See [here](https://numpy.org/devdocs/user/basics.html) for more information about numpy. Let's go over some of these points:

#### [More numeric data types than base Python](https://numpy.org/devdocs/user/basics.types.html)

#### Intrinsic array constructors:

In [37]:
print(np.zeros(10))
print(np.ones(10))
print(np.arange(10, dtype=float))
print(np.linspace(0.1, 1, 10))

[0. 0. 0. 0. 0. 0. 0. 0. 0. 0.]
[1. 1. 1. 1. 1. 1. 1. 1. 1. 1.]
[0. 1. 2. 3. 4. 5. 6. 7. 8. 9.]
[0.1 0.2 0.3 0.4 0.5 0.6 0.7 0.8 0.9 1. ]


#### Multi-dimensional indexing:

In [38]:
nums = np.array([[1, 2, 3], [4, 5, 6]])
nums.shape

(2, 3)

In [39]:
nums[0, 2]

3

Why is this more efficient than `nums[0][2]`?

In [40]:
%timeit nums[0, 2]

120 ns ± 2.75 ns per loop (mean ± std. dev. of 7 runs, 10000000 loops each)


In [41]:
%timeit nums[0][2]

234 ns ± 4.02 ns per loop (mean ± std. dev. of 7 runs, 1000000 loops each)


#### Filtering:

In [42]:
data = np.array([10, 3, 4, 7, 6])

In [43]:
data[data < 5]

array([3, 4])

#### Broadcasting:

In [44]:
arr1 = np.array([-1, -2, -3])
arr2 = -8

In [45]:
arr1 + arr2

array([ -9, -10, -11])

Two arrays can be broadcast together if their dimensions have *the same* value or if one of the dimensions has a value of *1*.

In [46]:
arr3 = np.array([[-10., 3., 175.2], [25., 1.47, 9.36]])
arr4 = np.array([5, 5, 5])

In [47]:
arr3 * arr4

array([[-50.  ,  15.  , 876.  ],
       [125.  ,   7.35,  46.8 ]])

#### np.nan and np.inf

NaN stands for "not a number". Numpy's np.nan is a handy way of representing these, in part because np.nan *is a float!*

In [48]:
type(np.nan)

float

This makes it convenient to perform mathematical operations on arrays that contain NaNs.

In [49]:
arr5 = np.array([1, 10, np.nan])

In [50]:
arr5.mean()

nan

Even though the array has a NaN, we don't get an error in calculating its mean.
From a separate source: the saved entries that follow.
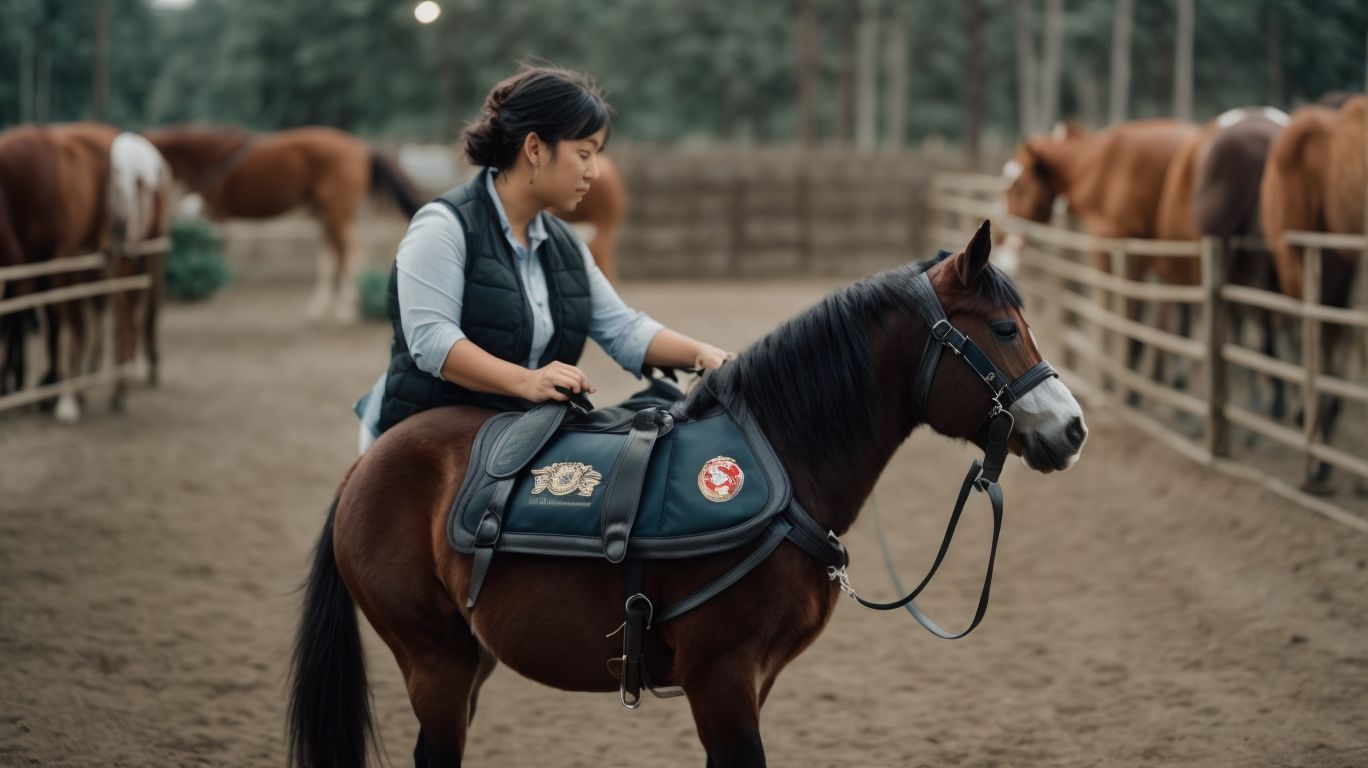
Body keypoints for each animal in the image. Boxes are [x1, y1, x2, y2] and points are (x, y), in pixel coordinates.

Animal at [0, 122, 118, 422]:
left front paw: (45, 389)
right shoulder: (26, 269)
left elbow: (47, 323)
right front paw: (16, 386)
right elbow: (19, 323)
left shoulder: (50, 262)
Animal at [143, 124, 424, 322]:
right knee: (334, 252)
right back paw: (322, 305)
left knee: (348, 250)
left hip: (336, 210)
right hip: (330, 211)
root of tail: (363, 149)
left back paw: (346, 305)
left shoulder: (218, 210)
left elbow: (217, 245)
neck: (211, 155)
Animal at [286, 221, 1088, 767]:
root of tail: (368, 466)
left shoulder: (754, 681)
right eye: (1006, 327)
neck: (784, 460)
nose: (1074, 428)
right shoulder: (721, 678)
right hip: (434, 659)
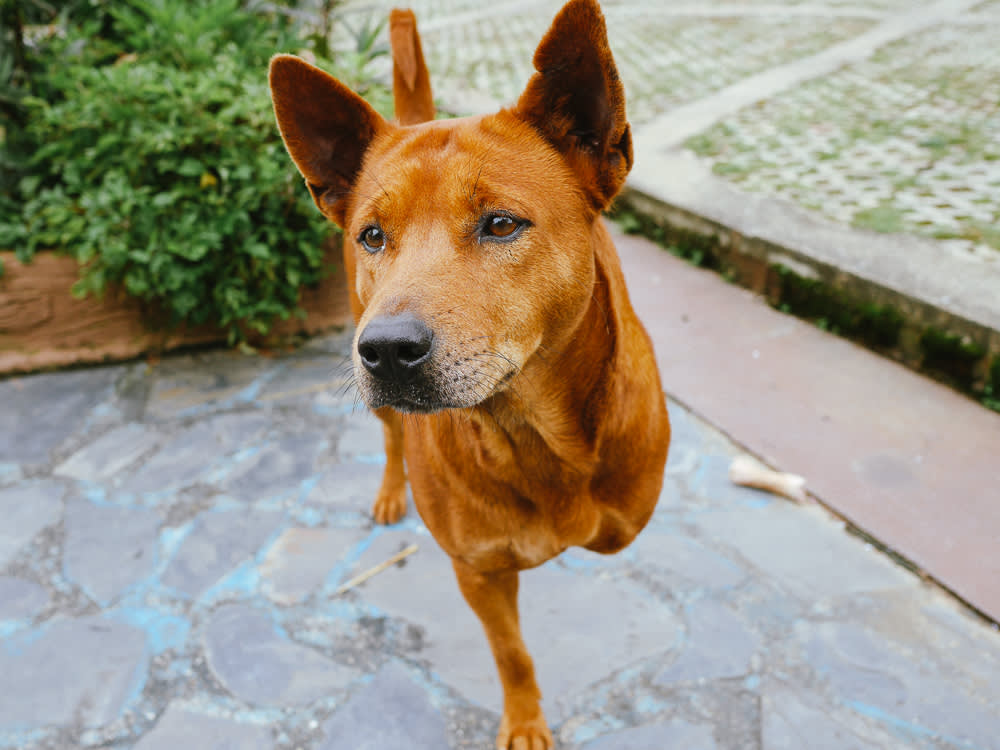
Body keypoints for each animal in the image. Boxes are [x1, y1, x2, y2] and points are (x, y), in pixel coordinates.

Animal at [270, 2, 668, 748]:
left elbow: (610, 529)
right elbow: (511, 652)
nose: (386, 349)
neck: (530, 431)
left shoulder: (627, 516)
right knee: (391, 437)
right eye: (373, 236)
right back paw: (391, 490)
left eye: (501, 224)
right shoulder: (477, 571)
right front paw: (525, 721)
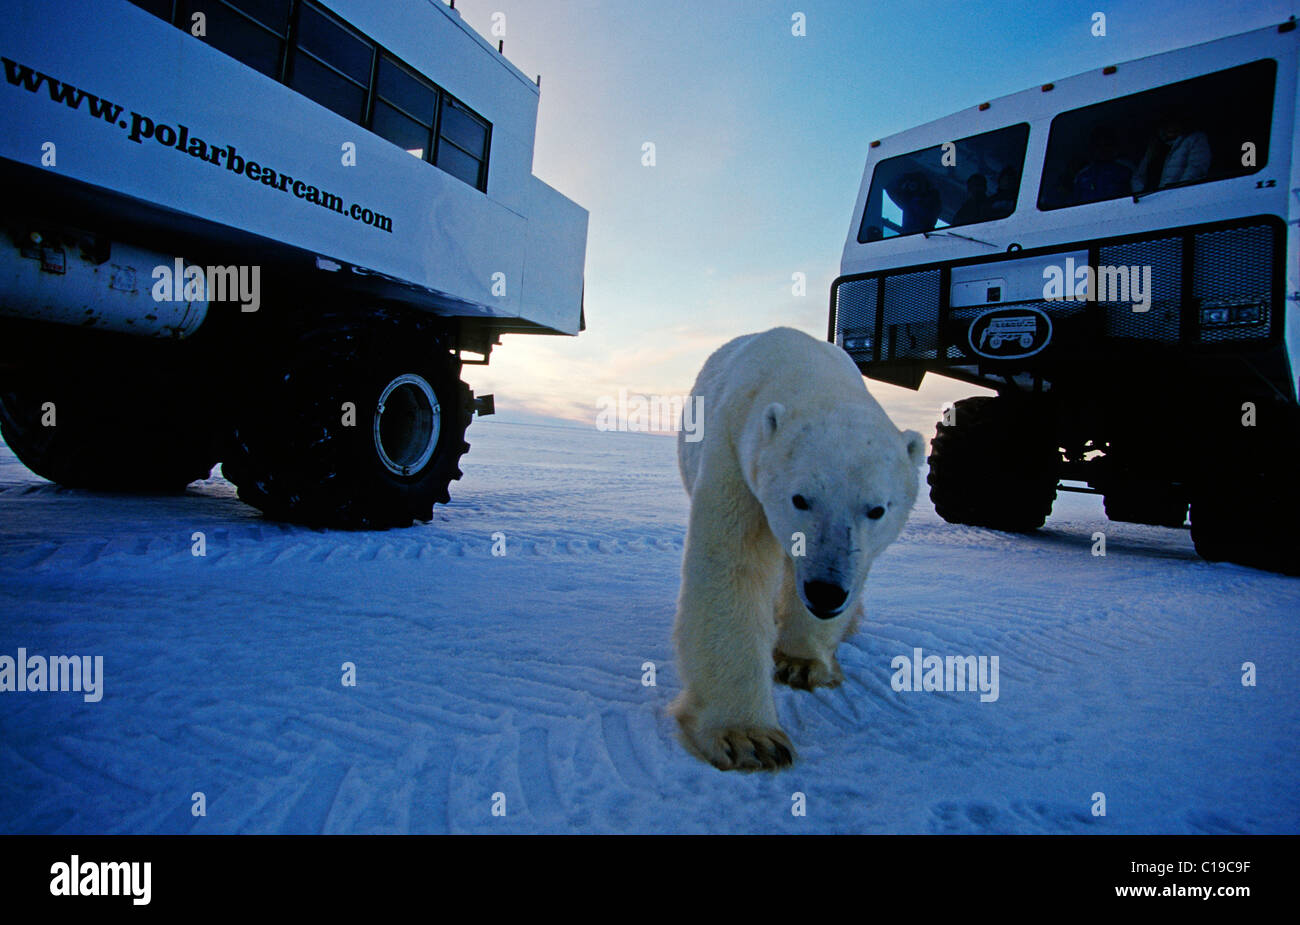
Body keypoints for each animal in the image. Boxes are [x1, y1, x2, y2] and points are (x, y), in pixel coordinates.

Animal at [670, 328, 925, 769]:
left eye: (876, 509)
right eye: (800, 499)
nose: (826, 592)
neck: (807, 370)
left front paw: (801, 663)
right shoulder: (736, 452)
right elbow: (732, 565)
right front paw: (748, 738)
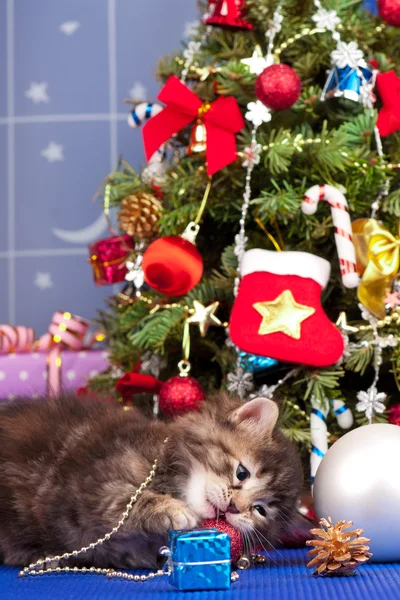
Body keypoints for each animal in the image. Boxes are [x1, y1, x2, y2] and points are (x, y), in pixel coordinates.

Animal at [0, 394, 300, 568]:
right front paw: (172, 509)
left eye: (260, 510)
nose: (235, 508)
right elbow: (124, 502)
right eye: (242, 473)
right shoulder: (87, 485)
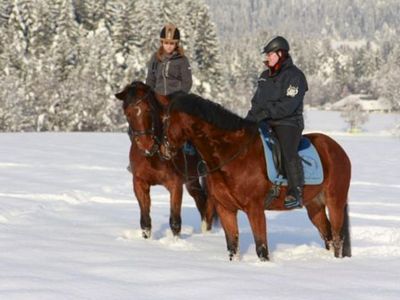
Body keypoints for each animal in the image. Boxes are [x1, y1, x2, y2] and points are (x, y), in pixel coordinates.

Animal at [115, 82, 216, 239]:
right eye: (127, 113)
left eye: (149, 110)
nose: (146, 144)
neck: (154, 155)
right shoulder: (140, 183)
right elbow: (145, 221)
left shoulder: (175, 185)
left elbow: (175, 222)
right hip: (191, 180)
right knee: (200, 200)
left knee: (208, 205)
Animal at [161, 92, 352, 262]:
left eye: (167, 119)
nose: (163, 149)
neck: (232, 155)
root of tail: (337, 149)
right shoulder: (225, 209)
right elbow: (233, 247)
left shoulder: (255, 209)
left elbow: (261, 249)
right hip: (314, 206)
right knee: (327, 235)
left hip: (335, 202)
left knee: (337, 238)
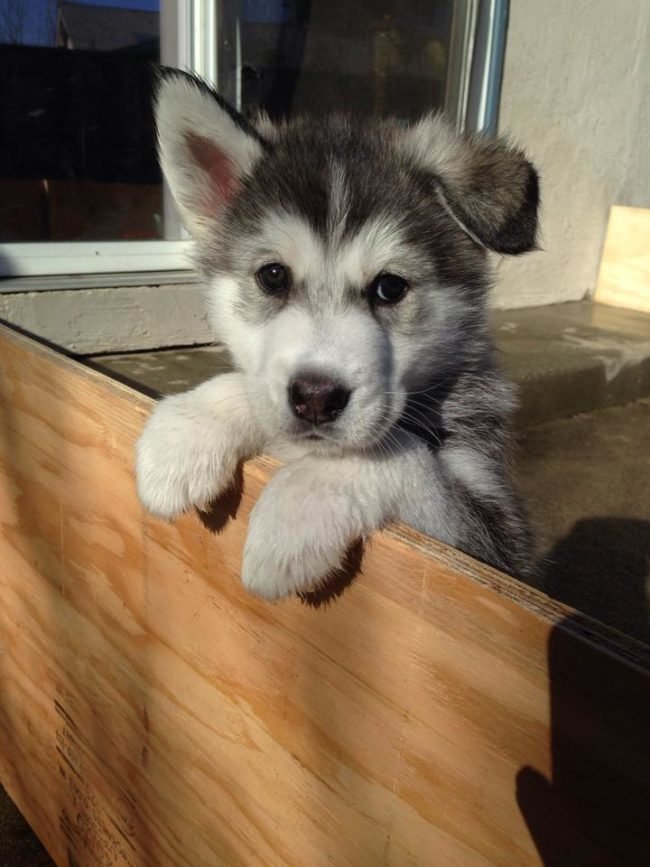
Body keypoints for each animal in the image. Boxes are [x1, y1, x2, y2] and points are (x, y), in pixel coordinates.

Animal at [134, 68, 536, 600]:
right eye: (273, 277)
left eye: (390, 287)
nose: (316, 397)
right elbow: (250, 386)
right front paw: (191, 428)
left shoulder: (500, 538)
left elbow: (399, 453)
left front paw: (297, 510)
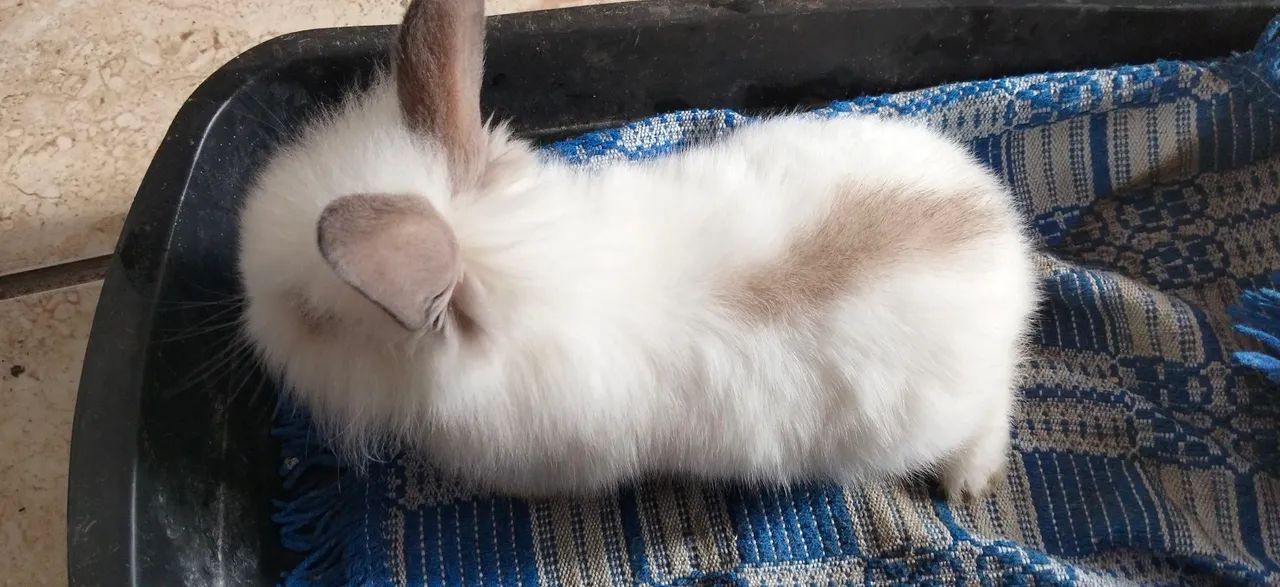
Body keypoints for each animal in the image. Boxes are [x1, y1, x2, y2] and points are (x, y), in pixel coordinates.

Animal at [238, 0, 1039, 500]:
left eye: (311, 317)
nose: (250, 318)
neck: (525, 257)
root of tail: (1002, 236)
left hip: (944, 410)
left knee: (995, 404)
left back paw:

Moreover, we can do this:

In [51]:
np.nansum(arr5) / len(arr5)

3.6666666666666665

And this:

In [52]:
np.nanmean(arr5)

5.5

In [53]:
np.inf

inf

In [54]:
np.isfinite(np.inf)

False

In [55]:
def inv(x):
    return x**(-2)

In [56]:
inv(0)

ZeroDivisionError: 0.0 cannot be raised to a negative power

In [57]:
def inverse(x):
    if x == 0:
        val = np.inf
    else:
        val = x**(-2)
    return val

In [58]:
inverse(0)

inf

## Exercises

1. Write down descriptions of what these methods do:

- `all()`
- `any()`
- `cumprod()`
- `cumsum()`
- `reshape()`
- `shape` --> No parentheses! This is an attribute and not a method.

2. Calculate the following using numpy:

- $\cos\left(\frac{\pi}{3}\right)$
- $\cosh\left(\frac{\pi}{3}\right)$

3. Write a function that will return the sum of the first $n$ terms of an array, where the user inputs both $n$ and the array.

4. Write a function that will return the logarithm of the standard deviation of an input array.

5. Use numpy to multiply the complex numbers $257 + 134i$ and $987 - 643i$.

6. **Euler's Formula.** How could we use numpy to test Euler's Formula: $e^{\pi i} + 1 = 0$?